Christelle Pauty-Combemorel

Laboratoire ÉDucation et Apprentissages (EDA), Université Paris Descartes christelle.pauty@etu.parisdescartes.fr

Utilisation d’un jeu vidéo dans le cadre de l’enseignement des SVT : le cas de Minetest

Résumé

Cet article s’inscrit dans le cadre d’une thèse de doctorat qui s’intéresse à la construction de la culture numérique de collégiens bénéficiant d’un équipement informatique pouvant être utilisé en classe. Nous nous focalisons ici sur la manière dont Minetest est utilisé en cours de Sciences de la Vie et de la Terre (SVT). Nous avons cherché à comprendre comment les élèves d’une classe de 6e (secondaire Niveau 6) utilisaient ce logiciel durant sept séances de cours et apprenaient autant au plan disciplinaire qu’informatique et ce, bien que ce dernier ne soit pas l’objectif principal de leur enseignant. Notre méthodologie s’appuie sur des observations en classe ainsi que sur des entretiens informels avec les élèves et l’enseignant. Nos résultats montrent que l’utilisation de ce logiciel offre d’une part, la possibilité aux élèves de développer, par la manipulation et l’expérimentation, une compréhension sur certains phénomènes scientifiques qu’il serait difficile d’observer en raison de contraintes temporelles et spatiales ; d’autre part, d’acquérir des compétences techniques en informatique par la répétition d’actions.

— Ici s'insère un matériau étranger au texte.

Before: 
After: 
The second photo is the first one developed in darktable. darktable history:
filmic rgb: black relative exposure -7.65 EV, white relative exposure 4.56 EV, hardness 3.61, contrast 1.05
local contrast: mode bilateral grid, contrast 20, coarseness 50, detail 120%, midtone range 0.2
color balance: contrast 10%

Mots clés : appropriation, collégiens, Minetest, SVT

1 Introduction

Nous nous concentrons dans cet article sur la manière dont les élèves d’une classe de sixième (secondaire Niveau 6) bénéficiant chacun d’un ordinateur portable pouvant être utilisé en cours sont amenés à utiliser Minetest en cours de Sciences de la vie et de la Terre (SVT), discipline scolaire regroupant plusieurs sciences telles que la biologie, la botanique et la géologie. Ce jeu vidéo a été employé à des fins pédagogiques par leur professeur pour←187 | 188→ leur permettre de développer des compétences scientifiques prescrites par les programmes d’enseignement.

2 Contexte

Minetest est un jeu vidéo de type bac à sable figurant parmi les ressources matricielles libres des ordinateurs portables dont chaque élève de notre corpus bénéficie et peut utiliser en classe. Ce jeu ressemble dans son esthétique et sa jouabilité à Minecraft. Pour filer la métaphore en lien avec les jeux de l’enfance, des matériaux sous forme de blocs cubiques peuvent être utilisés par les joueurs dans un espace délimité pour réaliser toutes sortes de constructions. Ces blocs peuvent être sélectionnés à partir d’un inventaire. Il est aussi possible de les créer, de collecter divers matériaux (bois, eau, métaux, pierre…), voire de les détruire. Il n’y a pas d’objectifs prédéfinis. Les joueurs bénéficient d’une grande liberté puisque « c’est en modifiant des espaces, des lieux, des personnages, qu’ils produisent et façonnent l’architecture de leur partie, agissent et créent leur propre histoire » (Voulgre, 2013).

Ce jeu, qui n’a l’origine pas été conçu pour l’éducation, a été détourné par l’enseignant de SVT pour « servir des finalités sérieuses non anticipées par [ses] concepteurs » (Alvarez, Djaouti, & Rampnoux, 2016, p. 35). Il donne des « opportunités d’apprentissage » (Roberge, 2016, p. 8) puisqu’il permet à ses utilisateurs d’incarner un personnage, d’interagir avec d’autres personnes, de gérer la construction d’un environnement. Il offre aussi l’opportunité de « faire des tests en toute sécurité, d’apprendre les fonctionnalités d’un logiciel par tâtonnements » (Voulgre, 2013). Il peut, par conséquent, être considéré comme un lieu possible d’apprentissage et de collaboration (Quinche, 2015).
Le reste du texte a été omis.